## Required action
Print, please, exactly the lines from the one with "WRITE FOR US" through the final line of the data below, with both ends included and the pictures left out.

## Records for this exercise
————

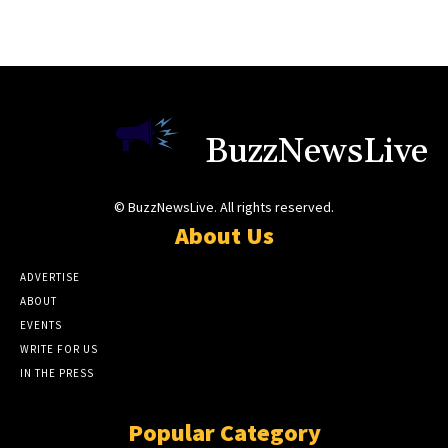
BuzzNewsLive
© BuzzNewsLive. All rights reserved.
About Us
ADVERTISE
ABOUT
EVENTS
WRITE FOR US
IN THE PRESS
Popular Category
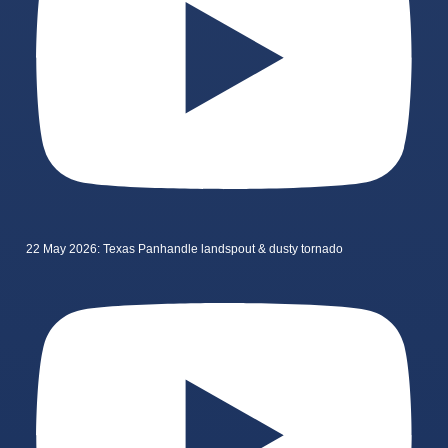
22 May 2026: Texas Panhandle landspout & dusty tornado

————

## Written solution
WRITE FOR US
IN THE PRESS
Popular Category
22 May 2026: Texas Panhandle landspout & dusty tornado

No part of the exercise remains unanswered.